3. Gerundives and Absolutives

1. Verbal Adjectives are those which are not assimilated to the verbal system of Tense and Voice. Those which indicate need or possibility are called Gerundives.

NOTE. Verbal Adjectives and Adjectives cannot be easily differentiated.

2. While the same suffixes as for the Passive Participles are found, -to-, -no-, -mo-, there are two forms especially identified with the Gerundive:

a. In -lo or -li are found in arm., toc., and lat. As in bherelo-, ghabhili- (cf. able, from lat. habilis), etc.

b.

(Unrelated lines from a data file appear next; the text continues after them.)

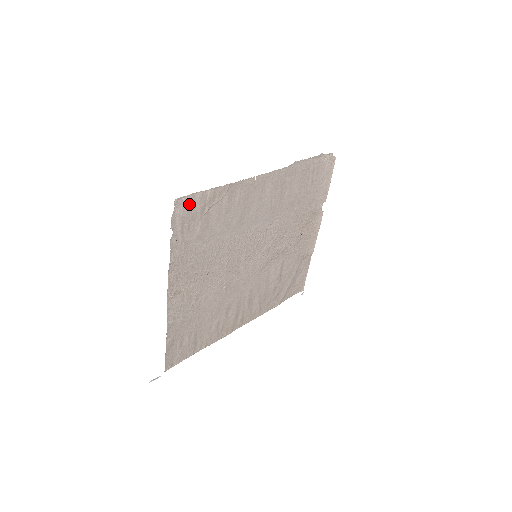
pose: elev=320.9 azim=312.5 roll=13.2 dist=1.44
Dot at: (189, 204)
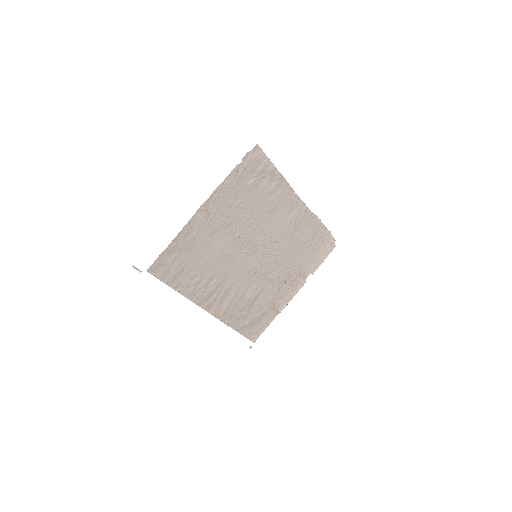
Dot at: (259, 158)
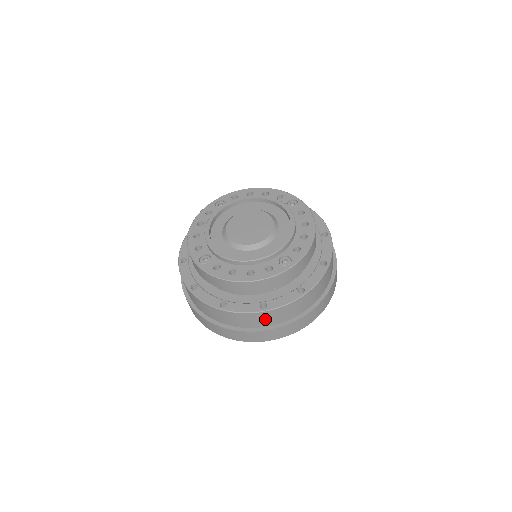
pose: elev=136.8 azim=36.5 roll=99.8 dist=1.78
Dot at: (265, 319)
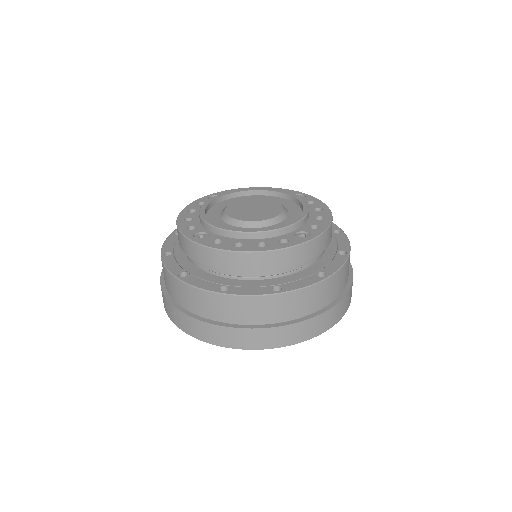
Dot at: (278, 308)
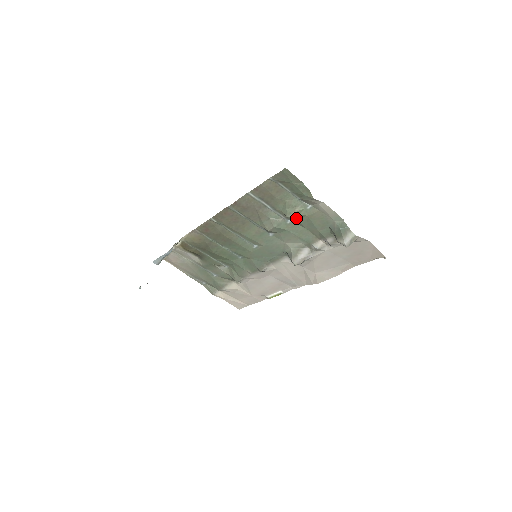
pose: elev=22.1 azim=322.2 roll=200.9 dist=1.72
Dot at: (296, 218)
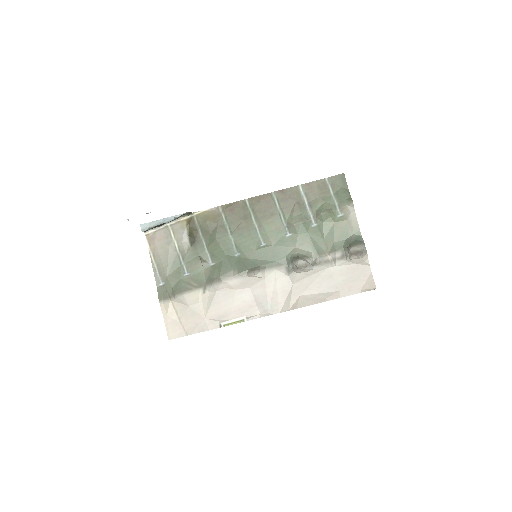
Dot at: (324, 221)
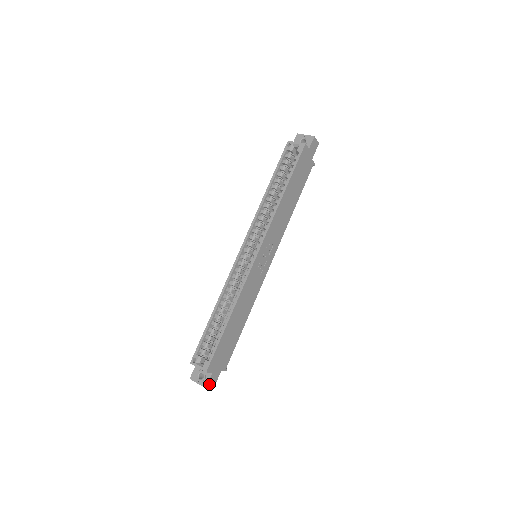
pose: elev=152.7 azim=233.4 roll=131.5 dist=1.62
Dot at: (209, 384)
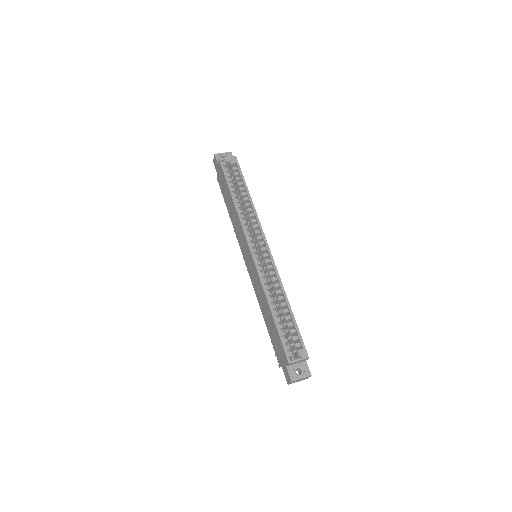
Dot at: (309, 372)
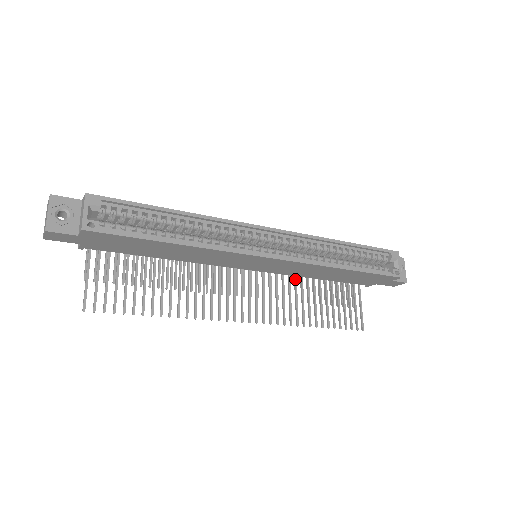
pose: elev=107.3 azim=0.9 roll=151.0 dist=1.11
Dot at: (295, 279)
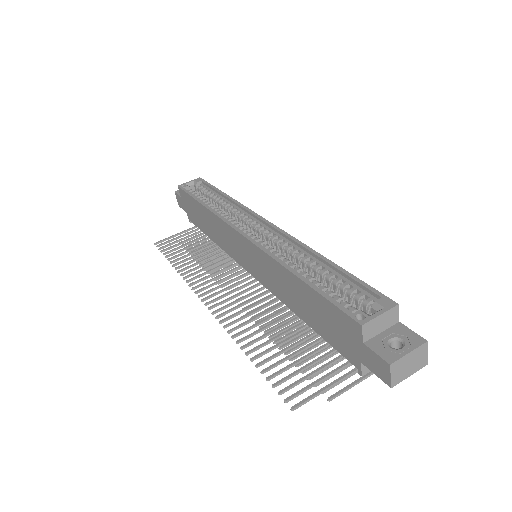
Dot at: (283, 309)
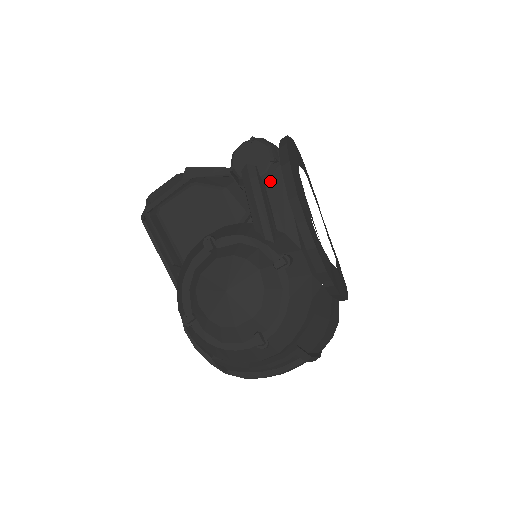
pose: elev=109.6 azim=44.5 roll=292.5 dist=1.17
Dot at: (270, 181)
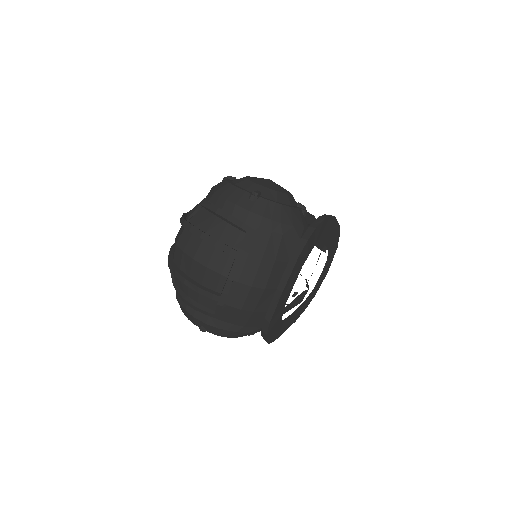
Dot at: occluded
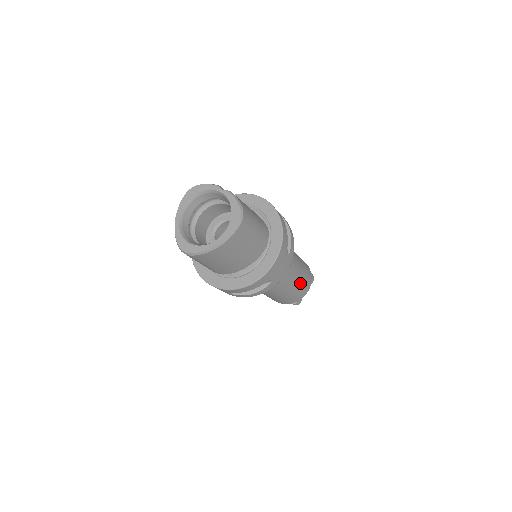
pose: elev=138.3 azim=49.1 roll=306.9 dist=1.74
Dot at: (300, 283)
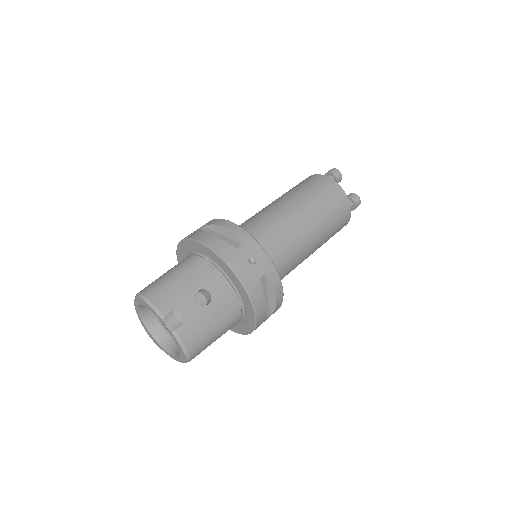
Dot at: occluded
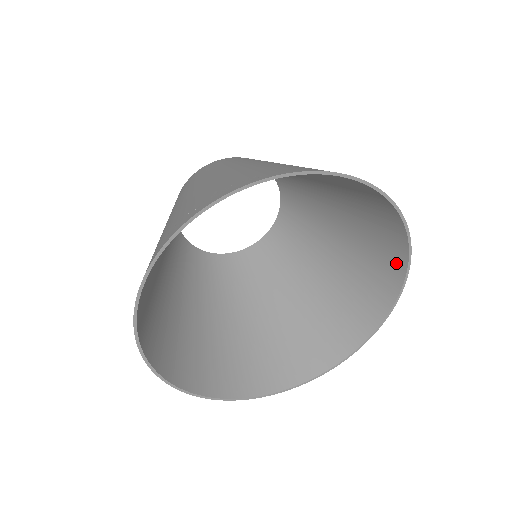
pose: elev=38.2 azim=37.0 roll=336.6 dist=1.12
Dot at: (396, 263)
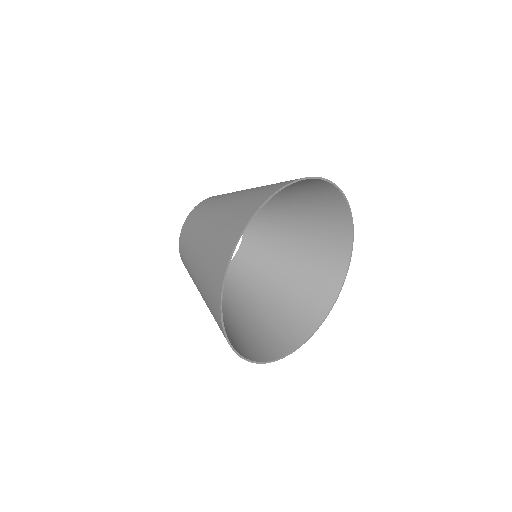
Dot at: (312, 322)
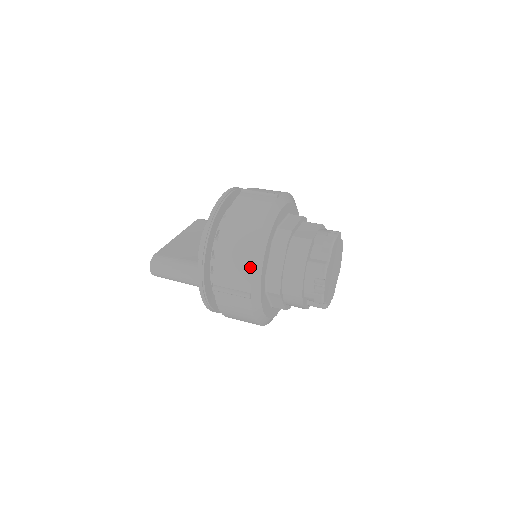
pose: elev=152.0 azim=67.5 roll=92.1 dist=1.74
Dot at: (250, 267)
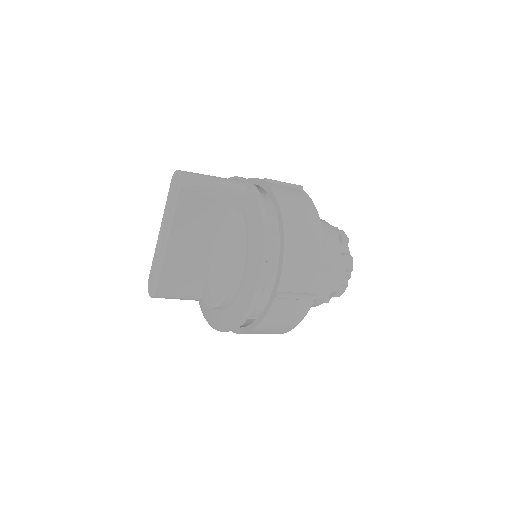
Dot at: occluded
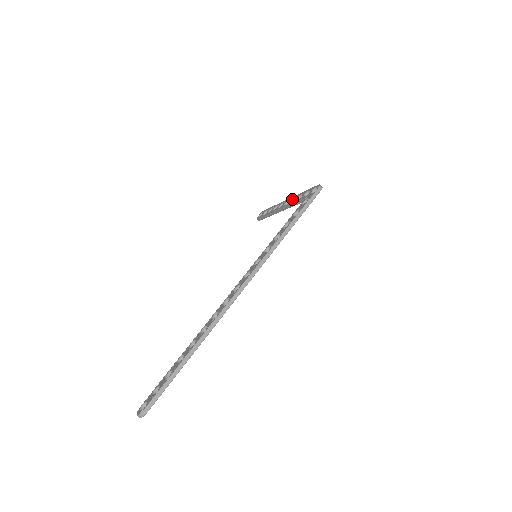
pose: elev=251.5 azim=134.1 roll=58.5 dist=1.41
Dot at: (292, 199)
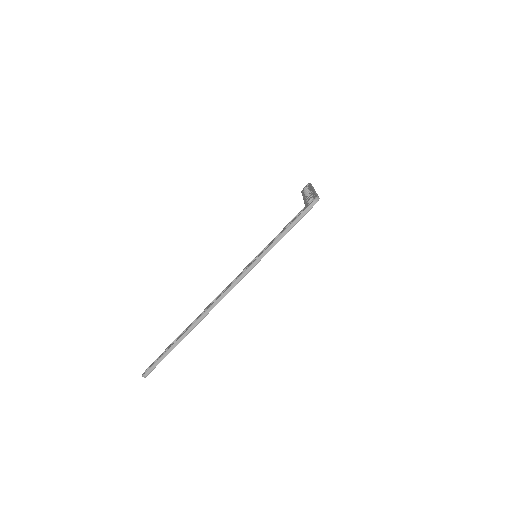
Dot at: (310, 194)
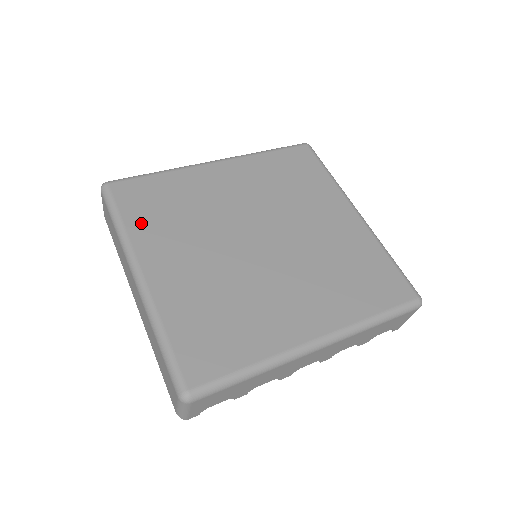
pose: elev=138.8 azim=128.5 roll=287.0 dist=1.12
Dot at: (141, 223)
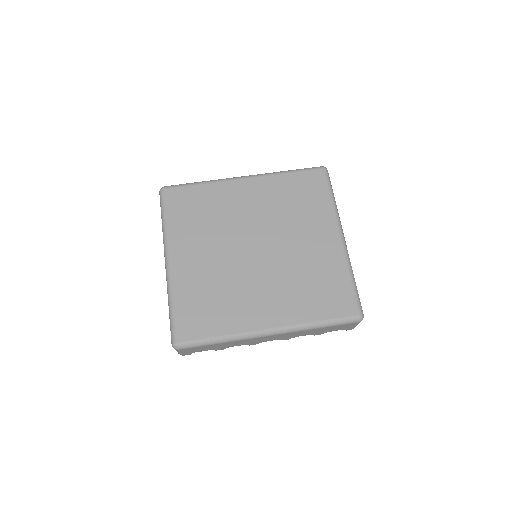
Dot at: (178, 223)
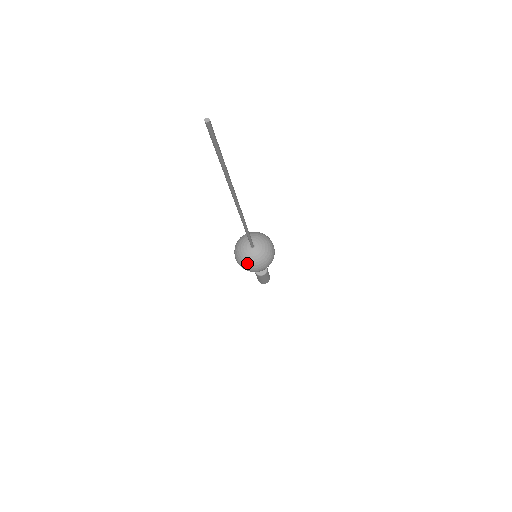
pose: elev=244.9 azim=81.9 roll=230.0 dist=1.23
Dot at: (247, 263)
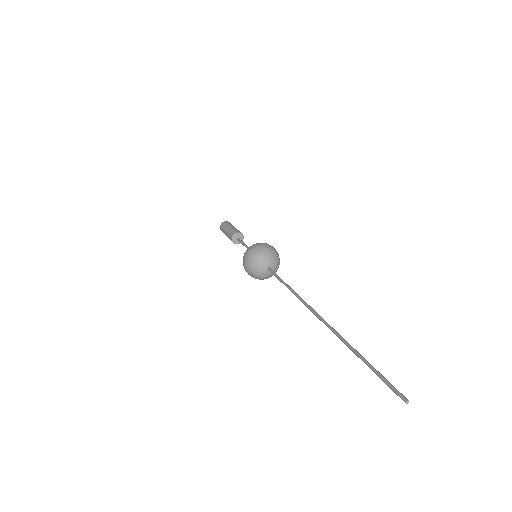
Dot at: (256, 276)
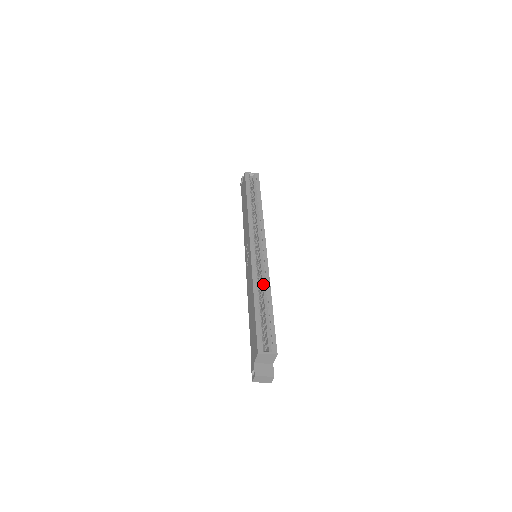
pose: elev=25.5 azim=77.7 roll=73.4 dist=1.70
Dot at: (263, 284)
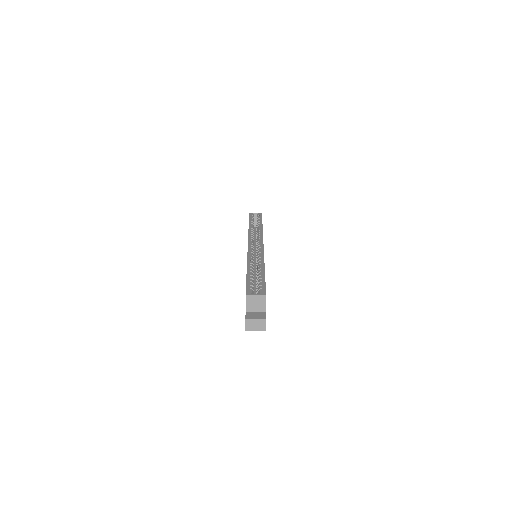
Dot at: occluded
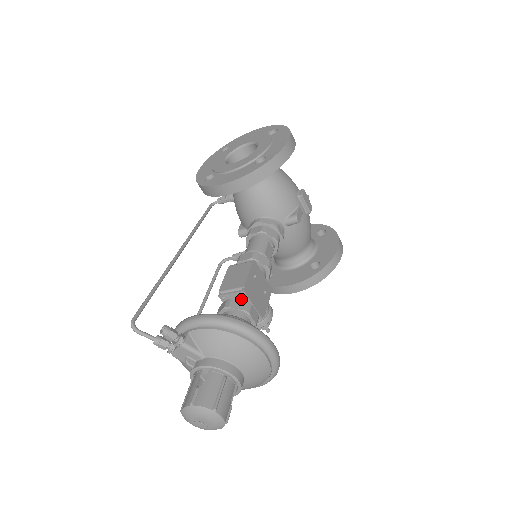
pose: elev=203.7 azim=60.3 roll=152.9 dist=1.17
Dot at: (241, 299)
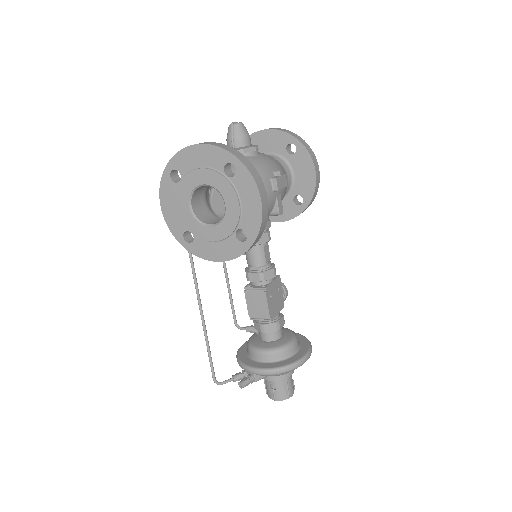
Dot at: occluded
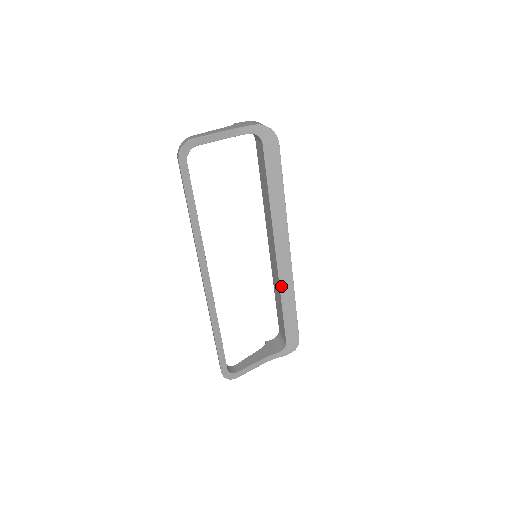
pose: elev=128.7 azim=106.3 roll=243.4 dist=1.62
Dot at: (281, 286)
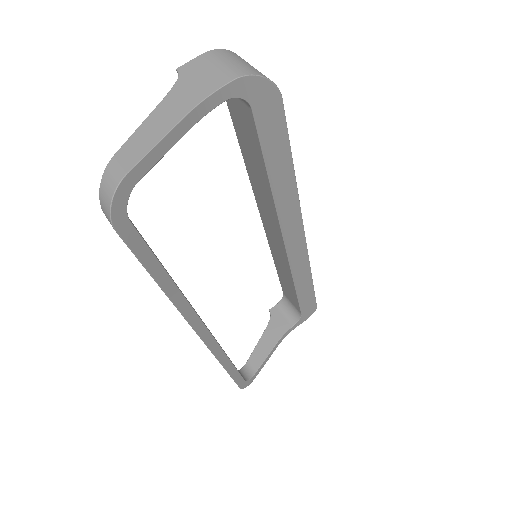
Dot at: (293, 272)
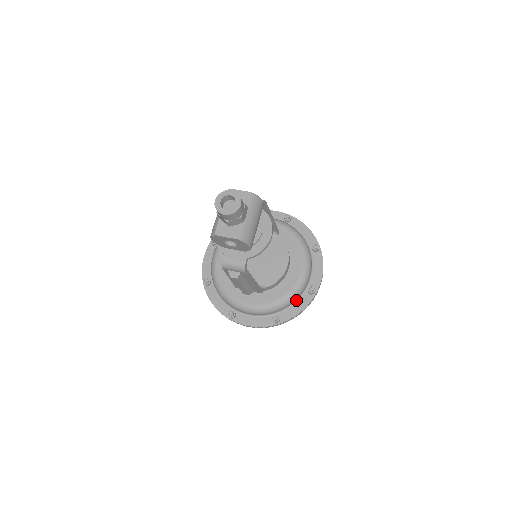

In -io (which is also a common lengthening to differentiate adjectives) is sometimes a gerundive of obligation, as well as -tu-, -ti-, -ndho; as, dhrsio, visible; gnotinos, that has to be known; seqondhos, second, that has to follow; gnaskendhos, that has to be born; etc.

3. There are also some adverbial, not inflected forms usually called Absolutives or Gerunds. They are usually derived from the Gerundive, and are therefore built in our system with the indeclinable Gerundive Stem.

NOTE. This is obviously an extension of our modern Infinitive system, in which we use a non-inflected verbal root or stem for the infinitive (when it is inflected, it is a verbal noun); in this case, we use as the Gerund an indeclinable verbal adjective, the stem of the Gerundive, the declinable verbal adjective.

They are verbal nouns, corresponding in meaning to the English verbal noun in -ing: as, kausa werelo, for the sake of speaking.